He is concerned about people
And what goes on in their lives.
Sometimes we adults don’t pray about certain things because we feel like they are trivial matters to burden God with. But when a child prays, what do they pray for? Their dog who is sick, the doll that they lost. Kids pray for every little thing you can imagine because they believe that God cares, and you know what? He does! God is great, but He is interested and gets involved in our lives because He cares.
Did you catch that?
Not only does He care,
He gets actively involved.
In verses 7–9, we see that He “raises the lowly up.”
God doesn’t just care about the rich and powerful,
He cares about the lowest members of society.
In ancient Israel, the three groups that the psalmist mentions, “the poor, the needy, and the barren women,” were looked down upon.
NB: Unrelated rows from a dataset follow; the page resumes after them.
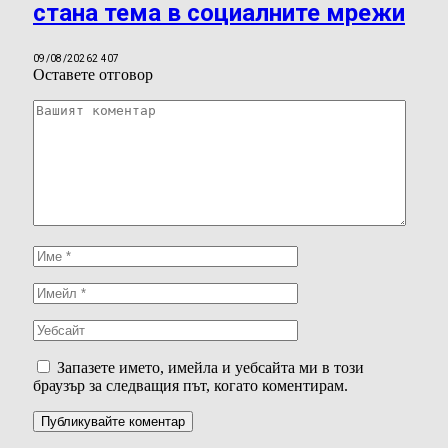
стана тема в социалните мрежи
09/08/2026
2 407
Оставете отговор
Запазете името, имейла и уебсайта ми в този
браузър за следващия път, когато коментирам.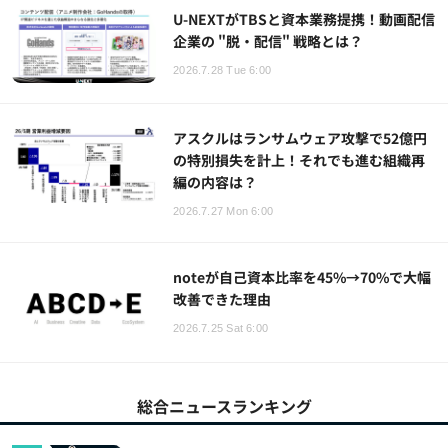
U-NEXTがTBSと資本業務提携！動画配信
企業の "脱・配信" 戦略とは？
2026.7.28 Tue 6:00
アスクルはランサムウェア攻撃で52億円
の特別損失を計上！それでも進む組織再
編の内容は？
2026.7.27 Mon 6:00
noteが自己資本比率を45%→70%で大幅
改善できた理由
2026.7.25 Sat 6:00
総合ニュースランキング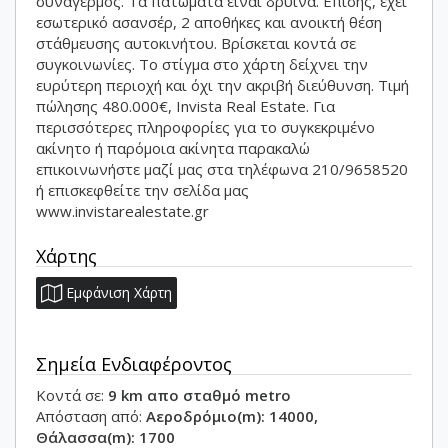
συναγερμός. Τα πατώματα είναι δρύινα. Επίσης, εχει
εσωτερικό ασανσέρ, 2 αποθήκες και ανοικτή θέση
στάθμευσης αυτοκινήτου. Βρίσκεται κοντά σε
συγκοινωνίες. Το στίγμα στο χάρτη δείχνει την
ευρύτερη περιοχή και όχι την ακριβή διεύθυνση. Τιμή
πώλησης 480.000€, Invista Real Estate. Για
περισσότερες πληροφορίες για το συγκεκριμένο
ακίνητο ή παρόμοια ακίνητα παρακαλώ
επικοινωνήστε μαζί μας στα τηλέφωνα 210/9658520
ή επισκεφθείτε την σελίδα μας
www.invistarealestate.gr
Χάρτης
Εμφάνιση Χάρτη
Σημεία Ενδιαφέροντος
Κοντά σε:
9 km απο σταθμό metro
Απόσταση από:
Αεροδρόμιο(m): 14000,
Θάλασσα(m): 1700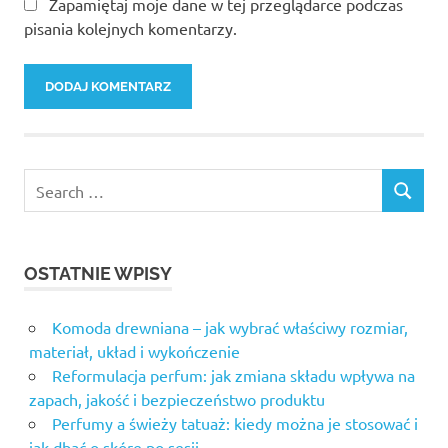
Zapamiętaj moje dane w tej przeglądarce podczas
pisania kolejnych komentarzy.
OSTATNIE WPISY
Komoda drewniana – jak wybrać właściwy rozmiar,
materiał, układ i wykończenie
Reformulacja perfum: jak zmiana składu wpływa na
zapach, jakość i bezpieczeństwo produktu
Perfumy a świeży tatuaż: kiedy można je stosować i
jak dbać o skórę po sesji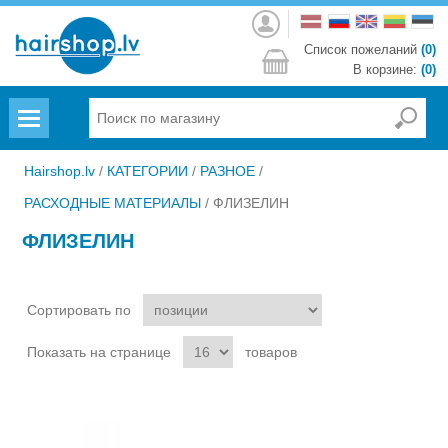
Войти
Список пожеланий
(0)
В корзине:
(0)
Menu
Hairshop.lv
/
КАТЕГОРИИ
/
РАЗНОЕ
/
РАСХОДНЫЕ МАТЕРИАЛЫ
/
ФЛИЗЕЛИН
ФЛИЗЕЛИН
Сортировать по
Показать на странице
товаров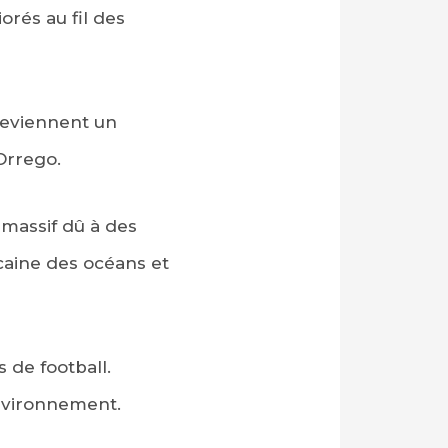
orés au fil des
 deviennent un
Orrego.
massif dû à des
caine des océans et
 de football.
Environnement.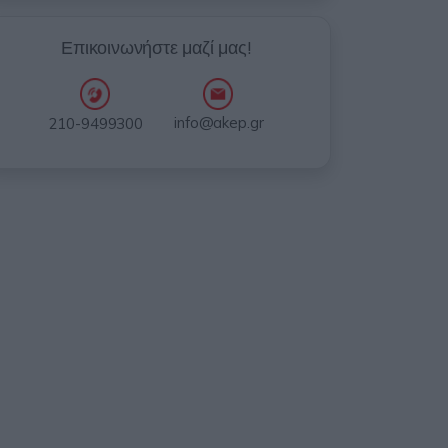
Επικοινωνήστε μαζί μας!
info@akep.gr
210-9499300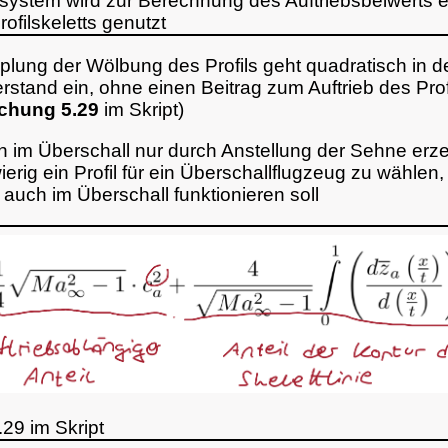
system wird zur Berechnung des Auftriebsbeiwerts 
rofilskeletts genutzt
plung der Wölbung des Profils geht quadratisch in d
stand ein, ohne einen Beitrag zum Auftrieb des Prof
ichung 5.29
im Skript)
nn im Überschall nur durch Anstellung der Sehne erz
wierig ein Profil für ein Überschallflugzeug zu wählen
s auch im Überschall funktionieren soll
29 im Skript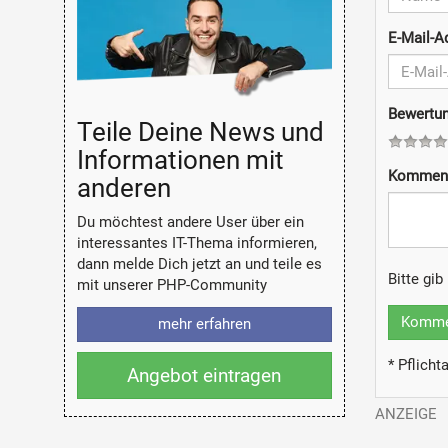
E-Mail-
Bewertu
Teile Deine News und
Informationen mit
Kommen
anderen
Du möchtest andere User über ein
interessantes IT-Thema informieren,
dann melde Dich jetzt an und teile es
Bitte gi
mit unserer PHP-Community
Kommen
mehr erfahren
* Pflich
Angebot eintragen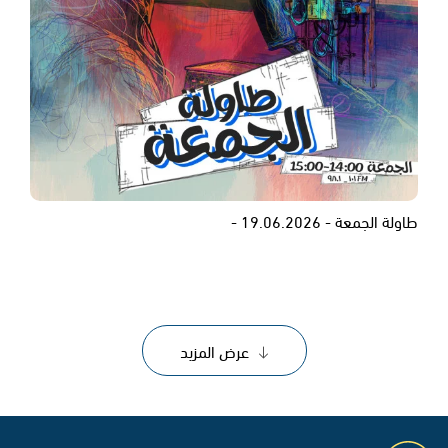
طاولة الجمعة - 19.06.2026 -
عرض المزيد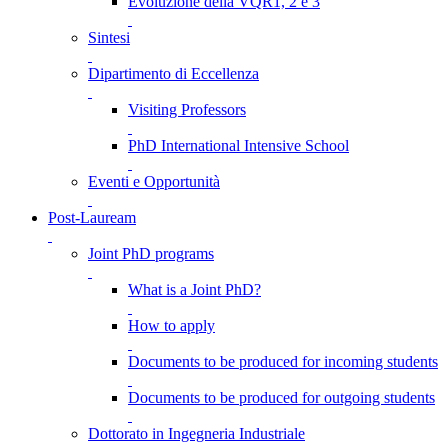
Evoluzione della VQR1, 2 e 3
Sintesi
Dipartimento di Eccellenza
Visiting Professors
PhD International Intensive School
Eventi e Opportunità
Post-Lauream
Joint PhD programs
What is a Joint PhD?
How to apply
Documents to be produced for incoming students
Documents to be produced for outgoing students
Dottorato in Ingegneria Industriale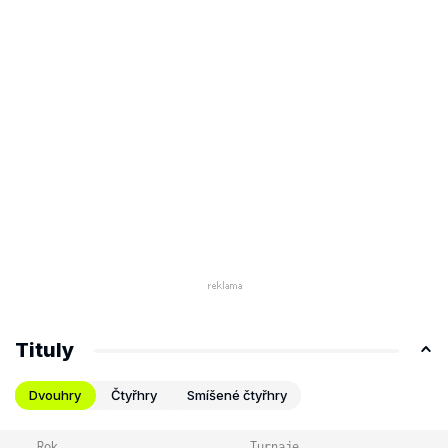
Tituly
Dvouhry
Čtyřhry
Smíšené čtyřhry
Rok
Turnaje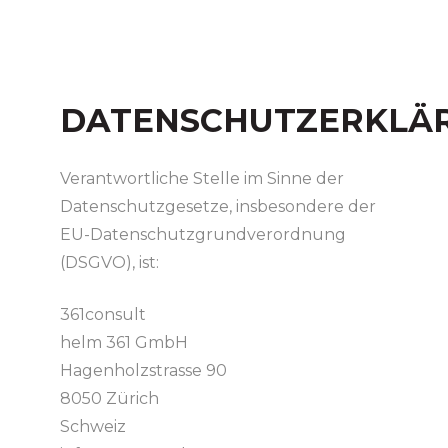
DATENSCHUTZERKLÄ
Verantwortliche Stelle im Sinne der
Datenschutzgesetze, insbesondere der
EU-Datenschutzgrundverordnung
(DSGVO), ist:
361consult
helm 361 GmbH
Hagenholzstrasse 90
8050 Zürich
Schweiz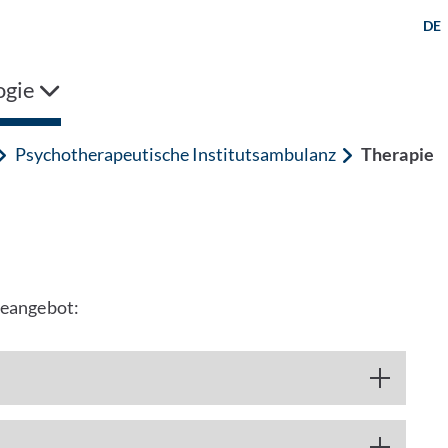
DE
ogie
Psychotherapeutische Institutsambulanz
Therapie
ieangebot: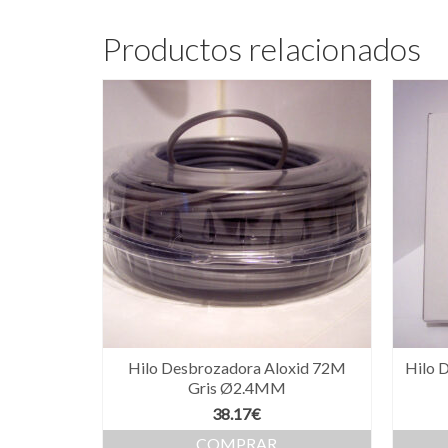
Productos relacionados
Hilo Desbrozadora Aloxid 72M
Hilo 
Gris Ø2.4MM
38.17
€
COMPRAR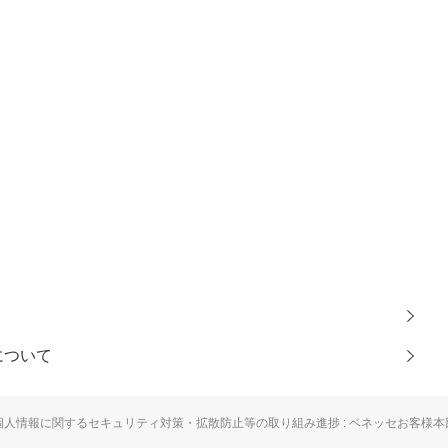
について
個人情報に関するセキュリティ対策・
拡散防止等の取り組み進捗
: ベネッセお客様本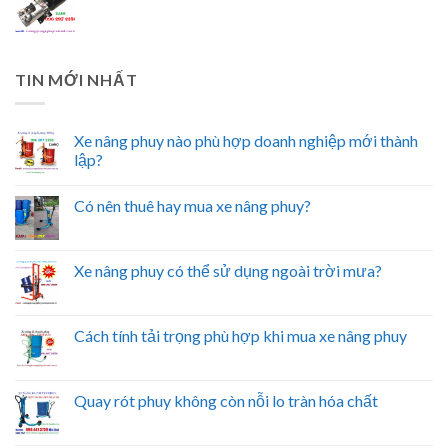
TIN MỚI NHẤT
Xe nâng phuy nào phù hợp doanh nghiệp mới thành
lập?
Có nên thuê hay mua xe nâng phuy?
Xe nâng phuy có thể sử dụng ngoài trời mưa?
Cách tính tải trọng phù hợp khi mua xe nâng phuy
Quay rót phuy không còn nỗi lo tràn hóa chất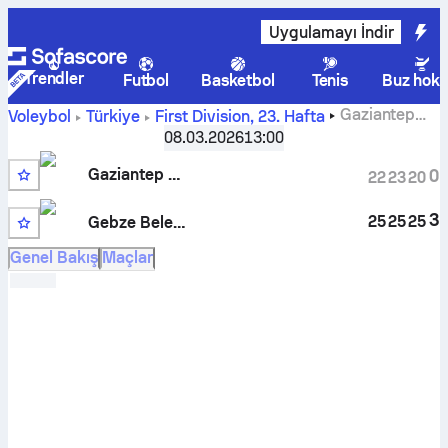
Uygulamayı İndir
Trendler
Futbol
Basketbol
Tenis
Buz hoke
Gaziantep
Voleybol
Türkiye
First Division
,
23. Hafta
Genclik Spor - Gebze Belediyespor puanlar, program,
08.03.2026
13:00
istatistikler, baş başa tahmin
Gaziantep Gençlik
0
22
23
20
3
25
25
25
Gebze Belediyespor
Genel Bakış
Maçlar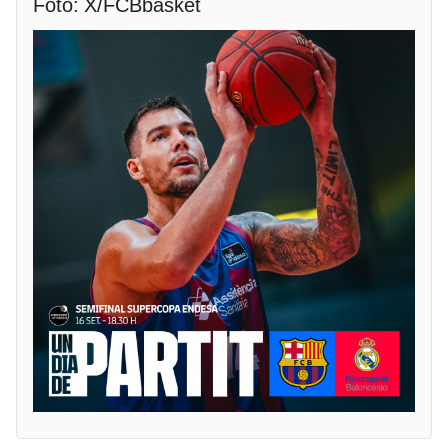
Foto: X/FCBbasket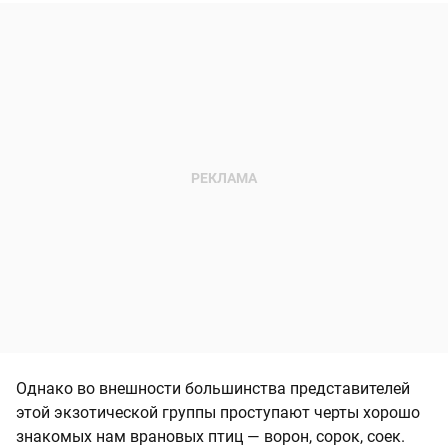
Однако во внешности большинства представителей
этой экзотической группы проступают черты хорошо
знакомых нам врановых птиц — ворон, сорок, соек.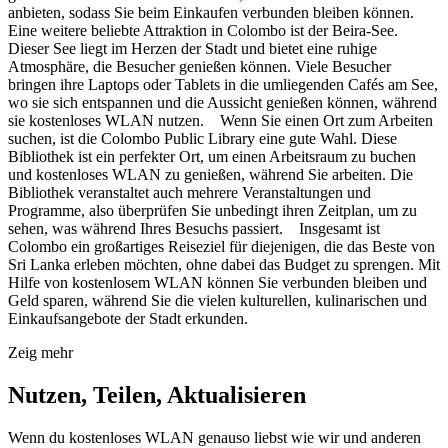
anbieten, sodass Sie beim Einkaufen verbunden bleiben können.
Eine weitere beliebte Attraktion in Colombo ist der Beira-See.
Dieser See liegt im Herzen der Stadt und bietet eine ruhige
Atmosphäre, die Besucher genießen können. Viele Besucher
bringen ihre Laptops oder Tablets in die umliegenden Cafés am See,
wo sie sich entspannen und die Aussicht genießen können, während
sie kostenloses WLAN nutzen. Wenn Sie einen Ort zum Arbeiten
suchen, ist die Colombo Public Library eine gute Wahl. Diese
Bibliothek ist ein perfekter Ort, um einen Arbeitsraum zu buchen
und kostenloses WLAN zu genießen, während Sie arbeiten. Die
Bibliothek veranstaltet auch mehrere Veranstaltungen und
Programme, also überprüfen Sie unbedingt ihren Zeitplan, um zu
sehen, was während Ihres Besuchs passiert. Insgesamt ist
Colombo ein großartiges Reiseziel für diejenigen, die das Beste von
Sri Lanka erleben möchten, ohne dabei das Budget zu sprengen. Mit
Hilfe von kostenlosem WLAN können Sie verbunden bleiben und
Geld sparen, während Sie die vielen kulturellen, kulinarischen und
Einkaufsangebote der Stadt erkunden.
Zeig mehr
Nutzen, Teilen, Aktualisieren
Wenn du kostenloses WLAN genauso liebst wie wir und anderen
They were stigmatized by society simply because of their condition, and the status of the poor that the psalmist mentions here was one of destitution. He makes reference here to “the ash heap,” which was essentially the town dump. Every good-sized town would have a landfill outside the walls of the city where they would burn their trash and their human waste. People who had nowhere else to turn would live at these landfills, begging for the scraps of food that people brought out and huddling around the fires at night to stay warm. You can imagine that . . .
These people were not highly esteemed.
But look at God’s actions!
God, who is so great,
Looks down from above the heavens,
Sees people in absolute destitution,
And is moved with compassion
To raise them to a position of prominence.
He sees the barren woman in her grief and is moved to grant her children. Now these examples should be taken as proverbial. In other words, they express a general truth of life. God doesn’t take every poor person out of their poverty, and He doesn’t give children to every barren woman. He has His own plans which ultimately are good and perfect, even though we don’t understand them. But . . .
This is God’s character –
To be moved with compassion
By the needs of people.
And we clearly see from this the goodness of God.
God’s goodness stands
With His greatness
To make Him
The God that He is.
These two aspects of God’s nature are not contradictory, they are complimentary.
If God were only great,
He would not be concerned about mankind,
But if He were only good,
He would not have the power
To act on His concerns.
These truths should draw out a complimentary response from us . . .
Makes Him worthy
Of our worship and adoration,
While His goodness
Makes Him worthy
Of our love and devotion.
Can you not see clearly now why the psalmist calls for such a response of praise, and why our hearts can respond appropriately!
This is God’s Word For Today … This Is Grace For The Journey
Rest and Rejoice in this eternal truth!
Ephesians 4:7 – “But to each one of us grace has been given as Christ apportioned it.”
Hebrews 4:16 – “Let us then approach the throne of grace with confidence, so that we may receive mercy and find grace to help us in our time of need.”